Slavery and Escape in the South Eastern Caribbean
During the early 1770s fugitives from slavery fled by sea from the then-British Caribbean colony of Carriacou, an island a short sail from Grenada in the southeastern Caribbean.
The fugitives, wrote the British Windward Islands’ governor William Leybourne in 1773, “escape from us in boats to some of the nearest Spanish settlements,” induced by “unknown agents” who had “inculcated” in the escapees “notions of freedom.”
Despite “repeated applications” to Spanish officials, Leybourne explained, “no redress [could] be procured.”
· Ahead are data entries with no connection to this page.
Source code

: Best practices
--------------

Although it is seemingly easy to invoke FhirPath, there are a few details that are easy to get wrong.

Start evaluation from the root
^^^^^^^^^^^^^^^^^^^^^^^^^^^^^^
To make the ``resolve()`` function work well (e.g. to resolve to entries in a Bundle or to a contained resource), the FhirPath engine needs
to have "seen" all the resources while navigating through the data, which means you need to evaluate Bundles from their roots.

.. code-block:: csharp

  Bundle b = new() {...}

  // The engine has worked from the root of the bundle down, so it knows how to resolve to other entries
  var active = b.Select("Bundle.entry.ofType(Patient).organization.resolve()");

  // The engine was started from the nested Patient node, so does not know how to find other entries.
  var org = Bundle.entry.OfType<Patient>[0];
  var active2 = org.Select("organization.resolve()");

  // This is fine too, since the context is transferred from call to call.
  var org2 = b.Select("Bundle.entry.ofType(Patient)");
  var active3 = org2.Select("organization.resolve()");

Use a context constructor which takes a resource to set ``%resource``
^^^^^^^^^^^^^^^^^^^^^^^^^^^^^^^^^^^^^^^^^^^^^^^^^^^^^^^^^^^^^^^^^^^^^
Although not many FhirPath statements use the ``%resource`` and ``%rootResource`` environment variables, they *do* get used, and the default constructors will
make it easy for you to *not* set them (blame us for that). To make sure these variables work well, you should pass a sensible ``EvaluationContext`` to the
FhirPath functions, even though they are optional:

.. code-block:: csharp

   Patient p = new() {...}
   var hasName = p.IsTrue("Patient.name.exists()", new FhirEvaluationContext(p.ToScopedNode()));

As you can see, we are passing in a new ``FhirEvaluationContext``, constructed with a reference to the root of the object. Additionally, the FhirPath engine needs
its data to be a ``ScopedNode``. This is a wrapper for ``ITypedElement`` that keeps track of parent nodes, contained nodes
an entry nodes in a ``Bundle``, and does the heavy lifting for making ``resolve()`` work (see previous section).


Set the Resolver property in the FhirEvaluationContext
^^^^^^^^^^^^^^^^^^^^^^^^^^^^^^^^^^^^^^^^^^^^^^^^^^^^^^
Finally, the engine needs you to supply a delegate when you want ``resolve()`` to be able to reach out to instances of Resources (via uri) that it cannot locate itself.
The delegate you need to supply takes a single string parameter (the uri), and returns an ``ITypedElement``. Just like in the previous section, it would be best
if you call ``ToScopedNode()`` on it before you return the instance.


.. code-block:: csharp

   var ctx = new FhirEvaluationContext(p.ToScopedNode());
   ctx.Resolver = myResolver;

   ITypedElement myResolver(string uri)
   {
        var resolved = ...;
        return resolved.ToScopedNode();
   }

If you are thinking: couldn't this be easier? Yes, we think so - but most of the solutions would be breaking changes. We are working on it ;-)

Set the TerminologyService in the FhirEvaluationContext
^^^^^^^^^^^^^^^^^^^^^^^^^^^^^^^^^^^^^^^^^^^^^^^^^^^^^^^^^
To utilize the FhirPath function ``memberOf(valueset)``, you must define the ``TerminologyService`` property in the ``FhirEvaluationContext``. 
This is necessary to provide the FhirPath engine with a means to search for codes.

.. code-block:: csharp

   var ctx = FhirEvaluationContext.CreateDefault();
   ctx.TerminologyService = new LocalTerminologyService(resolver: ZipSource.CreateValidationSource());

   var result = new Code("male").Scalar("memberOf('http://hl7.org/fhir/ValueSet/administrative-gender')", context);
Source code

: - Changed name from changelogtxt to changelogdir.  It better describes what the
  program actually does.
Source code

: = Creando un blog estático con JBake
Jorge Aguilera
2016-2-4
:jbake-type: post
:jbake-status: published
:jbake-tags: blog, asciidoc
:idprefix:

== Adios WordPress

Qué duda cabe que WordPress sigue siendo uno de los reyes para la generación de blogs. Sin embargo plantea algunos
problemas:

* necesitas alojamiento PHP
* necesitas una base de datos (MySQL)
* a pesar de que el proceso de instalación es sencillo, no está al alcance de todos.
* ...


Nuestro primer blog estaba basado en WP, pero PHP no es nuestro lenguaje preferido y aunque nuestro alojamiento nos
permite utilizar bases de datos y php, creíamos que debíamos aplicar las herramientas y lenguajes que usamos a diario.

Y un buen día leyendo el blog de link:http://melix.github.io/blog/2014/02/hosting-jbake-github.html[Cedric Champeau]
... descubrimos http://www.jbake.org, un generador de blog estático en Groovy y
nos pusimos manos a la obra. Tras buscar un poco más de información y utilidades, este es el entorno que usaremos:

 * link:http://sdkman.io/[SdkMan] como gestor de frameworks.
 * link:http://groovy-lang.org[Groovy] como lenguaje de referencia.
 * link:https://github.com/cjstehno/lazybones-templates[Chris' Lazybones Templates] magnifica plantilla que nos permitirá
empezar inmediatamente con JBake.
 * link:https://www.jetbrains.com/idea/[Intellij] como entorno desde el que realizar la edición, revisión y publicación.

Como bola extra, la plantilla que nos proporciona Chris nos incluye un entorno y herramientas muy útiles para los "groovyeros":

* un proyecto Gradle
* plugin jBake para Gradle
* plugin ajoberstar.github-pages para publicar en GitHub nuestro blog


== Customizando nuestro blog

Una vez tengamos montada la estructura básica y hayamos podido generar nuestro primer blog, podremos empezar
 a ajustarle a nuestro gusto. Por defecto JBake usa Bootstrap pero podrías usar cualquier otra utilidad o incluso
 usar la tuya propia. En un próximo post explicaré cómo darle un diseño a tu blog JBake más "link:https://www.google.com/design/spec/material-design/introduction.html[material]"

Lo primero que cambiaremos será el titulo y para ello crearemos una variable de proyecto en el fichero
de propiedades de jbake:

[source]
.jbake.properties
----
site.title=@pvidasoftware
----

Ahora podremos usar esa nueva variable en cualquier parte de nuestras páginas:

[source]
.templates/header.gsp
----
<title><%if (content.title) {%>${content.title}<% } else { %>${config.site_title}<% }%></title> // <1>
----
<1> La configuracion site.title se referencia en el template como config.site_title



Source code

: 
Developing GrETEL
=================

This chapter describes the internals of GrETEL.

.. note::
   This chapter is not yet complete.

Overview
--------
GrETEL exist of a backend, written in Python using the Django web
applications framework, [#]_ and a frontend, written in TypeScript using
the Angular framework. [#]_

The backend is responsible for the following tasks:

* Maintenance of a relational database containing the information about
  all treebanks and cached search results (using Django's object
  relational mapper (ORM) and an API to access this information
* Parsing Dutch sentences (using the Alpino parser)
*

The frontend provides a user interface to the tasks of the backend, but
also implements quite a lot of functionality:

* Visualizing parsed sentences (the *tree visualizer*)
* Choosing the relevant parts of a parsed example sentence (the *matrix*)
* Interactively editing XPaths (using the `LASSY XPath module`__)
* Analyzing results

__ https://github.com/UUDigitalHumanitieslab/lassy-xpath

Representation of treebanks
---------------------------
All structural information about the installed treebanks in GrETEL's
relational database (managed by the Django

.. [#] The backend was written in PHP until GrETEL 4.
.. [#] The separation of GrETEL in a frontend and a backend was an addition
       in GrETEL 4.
Those who fled Carriacou left a plantation colony where around 2,700 enslaved people labored, primarily on cotton plantations, under the supervision of around just one hundred white settlers.
To Carriacou’s south were several Spanish territories including Caracas, Cumaná, Margarita, and Trinidad.
In the latter province, Spanish policies first decreed in 1680 theoretically offered sanctuary to fugitives, typically in exchange for Catholic conversion.
In 1704, a similar proclamation was issued in nearby Venezuela.
In 1750, the Spanish issued a Royal Decree stating that fugitives who escaped from Protestant-governed territories to any of Spain’s American domains could be declared legally free as Catholic converts.
As Julius S. Scott’s The Common Wind shows us, news of such decrees traveled widely and quickly in the Caribbean.
Over time and between colonies, the mobile and masterless – small time traders and sailors, smugglers, runaways, rebels, deserters, and dock workers – circulated news and rumor that often found its way to those who remained confined on plantations.
As Scott showed in such vivid detail, the mobility of these people posed a “steady undercurrent of opposition to the ‘absolute’ power of masters, merchants, and military officers” in the colonial Caribbean at-large.
As Scott put it, “local rulers were no more able to control the rapid spread of information than they were able to control the movements of the ships or the masterless people with which this information traveled.”
The commercial routes through which these people operated opened up subversive communication channels, “as well as tempting routes of escape.”